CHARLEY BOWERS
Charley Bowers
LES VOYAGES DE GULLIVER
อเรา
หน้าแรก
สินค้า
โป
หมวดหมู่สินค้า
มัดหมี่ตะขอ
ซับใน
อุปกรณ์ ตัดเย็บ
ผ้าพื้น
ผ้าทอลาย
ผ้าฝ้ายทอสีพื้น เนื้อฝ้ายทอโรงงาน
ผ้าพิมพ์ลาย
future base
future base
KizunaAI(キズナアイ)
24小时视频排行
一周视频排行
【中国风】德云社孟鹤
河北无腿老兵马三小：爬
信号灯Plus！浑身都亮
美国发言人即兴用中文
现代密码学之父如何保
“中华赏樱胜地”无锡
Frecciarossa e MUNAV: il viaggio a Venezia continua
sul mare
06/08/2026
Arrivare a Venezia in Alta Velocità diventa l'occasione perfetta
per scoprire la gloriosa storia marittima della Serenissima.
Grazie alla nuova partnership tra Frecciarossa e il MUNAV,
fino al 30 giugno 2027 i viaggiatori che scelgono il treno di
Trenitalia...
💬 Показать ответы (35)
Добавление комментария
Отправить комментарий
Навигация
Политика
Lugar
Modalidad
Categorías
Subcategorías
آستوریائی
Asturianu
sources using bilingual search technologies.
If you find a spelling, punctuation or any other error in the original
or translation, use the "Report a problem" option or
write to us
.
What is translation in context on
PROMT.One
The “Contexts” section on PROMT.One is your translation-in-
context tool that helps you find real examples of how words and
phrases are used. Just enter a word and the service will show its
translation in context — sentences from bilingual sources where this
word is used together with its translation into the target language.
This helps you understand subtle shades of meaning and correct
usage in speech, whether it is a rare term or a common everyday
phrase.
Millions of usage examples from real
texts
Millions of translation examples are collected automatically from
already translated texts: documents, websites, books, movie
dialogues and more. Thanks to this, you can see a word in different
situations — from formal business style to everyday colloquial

▸ **What is needed**
Repeat every line of the entries above word for word, keeping the original order.

▸ **Task output**
CHARLEY BOWERS
Charley Bowers
LES VOYAGES DE GULLIVER
อเรา
หน้าแรก
สินค้า
โป
หมวดหมู่สินค้า
มัดหมี่ตะขอ
ซับใน
อุปกรณ์ ตัดเย็บ
ผ้าพื้น
ผ้าทอลาย
ผ้าฝ้ายทอสีพื้น เนื้อฝ้ายทอโรงงาน
ผ้าพิมพ์ลาย
future base
future base
KizunaAI(キズナアイ)
24小时视频排行
一周视频排行
【中国风】德云社孟鹤
河北无腿老兵马三小：爬
信号灯Plus！浑身都亮
美国发言人即兴用中文
现代密码学之父如何保
“中华赏樱胜地”无锡
Frecciarossa e MUNAV: il viaggio a Venezia continua
sul mare
06/08/2026
Arrivare a Venezia in Alta Velocità diventa l'occasione perfetta
per scoprire la gloriosa storia marittima della Serenissima.
Grazie alla nuova partnership tra Frecciarossa e il MUNAV,
fino al 30 giugno 2027 i viaggiatori che scelgono il treno di
Trenitalia...
💬 Показать ответы (35)
Добавление комментария
Отправить комментарий
Навигация
Политика
Lugar
Modalidad
Categorías
Subcategorías
آستوریائی
Asturianu
sources using bilingual search technologies.
If you find a spelling, punctuation or any other error in the original
or translation, use the "Report a problem" option or
write to us
.
What is translation in context on
PROMT.One
The “Contexts” section on PROMT.One is your translation-in-
context tool that helps you find real examples of how words and
phrases are used. Just enter a word and the service will show its
translation in context — sentences from bilingual sources where this
word is used together with its translation into the target language.
This helps you understand subtle shades of meaning and correct
usage in speech, whether it is a rare term or a common everyday
phrase.
Millions of usage examples from real
texts
Millions of translation examples are collected automatically from
already translated texts: documents, websites, books, movie
dialogues and more. Thanks to this, you can see a word in different
situations — from formal business style to everyday colloquial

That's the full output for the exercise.